Interestingly, in this Special Issue, four articles reported on the effects of environmental hormones, bisphenol-A (BPA) and nonylphenol, on sperm development. Lombo et al. reported the effect of BPA on sperm in zebrafish males and observed abnormal spermatogenesis and epigenetics in the progenies of parents exposed to BPA [7]. Dr. Song’s group examined the effect of nonylphenol on mouse testes and reported that NP-exposed testis had problems with spermatogenesis due to an abnormal hormonal balance and the induction of apoptosis [10]. This means that the use of environmental hormones is increasing due to recent industrial developments, and the fact that they affect not only our health but also the fertility of our offspring in the future should not be overlooked.

In addition to germ cells, three papers on the uterus were also published in this Special Issue. The uterus tissue periodically undergoes dynamic changes as well as the decidualization of uterine endometrium to initiate a successful pregnancy. This involves a morphological and functional differentiation of endometrial stromal cells. Yang et al. reported that laminin A5 is involved in decidualization through the PKA-CCAAT enhancer-binding protein β (C/EBPβ) signaling pathway under progesterone [24]. In fact, the dynamic regulation(s) of uterine endometrium are precisely regulated by two main hormones: estrogen and progesterone. Additionally, their regulation involves several cellular signaling pathway along with these hormonal signaling pathways. Recently, several researchers, including us, have been studying the role of hippo signaling in the uterus [21]. In this review, we describe the relationship between hormonal regulation and the hippo signaling pathway as well as a novel regulatory mechanism in the expression of target genes in the uterine endometrium.

There are additional areas mentioned in this Special Issue, such as results characterizing factors important to the development and function of germ cells and embryos. Various factors such as pigment epithelium-derived factor (PEDF) [1], Brahma-related gene 1 (BRG1) [12], Zinc finger Asp-His-His-Cys palmitoyltranferase 19 (ZDHHC 19) [11], BAF-L (Barrier-like protein) [4], Mitofusin 1 (MFN1), and MFN2 [8] are reported on, with their roles in spermatogenesis and spermiogenesis being highlighted. Yoon et al. and Oh et al. reported on the roles and molecular mechanisms of Peroxisome proliferator-activated receptor gamma (PPARγ) [25] and Disabled homolog 2 (DAB2) [22] in the development of primordial follicles and porcine embryos, respectively. Bogolyubova and Bogolyubov reviewed the role of Death-domain associated protein 6 (DAXX) in the development of oogenesis and early embryogenesis [13].

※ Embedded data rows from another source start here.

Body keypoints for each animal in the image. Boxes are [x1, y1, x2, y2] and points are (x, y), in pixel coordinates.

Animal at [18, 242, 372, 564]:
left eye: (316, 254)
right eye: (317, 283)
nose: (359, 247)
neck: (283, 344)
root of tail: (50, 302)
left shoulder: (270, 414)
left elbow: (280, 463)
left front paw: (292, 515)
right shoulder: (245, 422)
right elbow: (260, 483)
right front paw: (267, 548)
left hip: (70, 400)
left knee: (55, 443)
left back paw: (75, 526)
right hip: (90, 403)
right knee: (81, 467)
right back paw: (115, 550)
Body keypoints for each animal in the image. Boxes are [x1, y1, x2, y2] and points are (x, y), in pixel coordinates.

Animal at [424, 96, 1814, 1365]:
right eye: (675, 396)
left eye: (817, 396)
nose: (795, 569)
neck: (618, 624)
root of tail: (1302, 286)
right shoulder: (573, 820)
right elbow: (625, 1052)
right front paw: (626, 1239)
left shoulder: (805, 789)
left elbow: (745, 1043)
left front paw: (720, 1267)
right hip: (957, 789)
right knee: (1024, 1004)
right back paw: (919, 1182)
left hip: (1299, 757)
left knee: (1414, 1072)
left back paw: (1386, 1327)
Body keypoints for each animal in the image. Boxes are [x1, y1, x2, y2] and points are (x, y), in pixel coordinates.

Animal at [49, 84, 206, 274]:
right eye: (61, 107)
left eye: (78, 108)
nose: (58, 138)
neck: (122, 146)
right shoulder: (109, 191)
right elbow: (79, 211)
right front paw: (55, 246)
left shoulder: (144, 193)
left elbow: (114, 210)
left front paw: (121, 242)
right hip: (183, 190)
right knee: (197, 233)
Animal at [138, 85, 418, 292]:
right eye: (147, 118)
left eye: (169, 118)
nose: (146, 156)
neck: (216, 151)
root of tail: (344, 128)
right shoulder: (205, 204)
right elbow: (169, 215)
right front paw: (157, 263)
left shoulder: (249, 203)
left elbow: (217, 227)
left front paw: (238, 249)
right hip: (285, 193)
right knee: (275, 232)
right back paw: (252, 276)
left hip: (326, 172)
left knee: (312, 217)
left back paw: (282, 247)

La et al. applied a single-cell transcriptomic analysis, a cutting-edge technique for understanding germ cell formation [18]. To analyze a cell’s genetic profile, a total RNA extract of the tissue is usually used. However, since the cells present in these tissues are in a heterogeneous state, in which several types are mixed, it is necessary to purely isolate the target cells from the tissues. Additionally, even if only the desired cells are isolated from tissues, a certain number of cells must be secured for analysis. In this respect, a single-cell transcriptomic analysis is suitable for germ cells, including oocytes and sperms.

Finally, we would like to thank all the reproductive biologists who are contributing research from various perspectives in the reproductive field in this difficult time due to COVID-19. We have opened another Special Issue following this Special Issue entitled “Biology and Toxicology of Gametes, Embryos, and Cancer Cells in Reproductive System”. We encourage you to share your valuable results with continued interest and contribution in the future.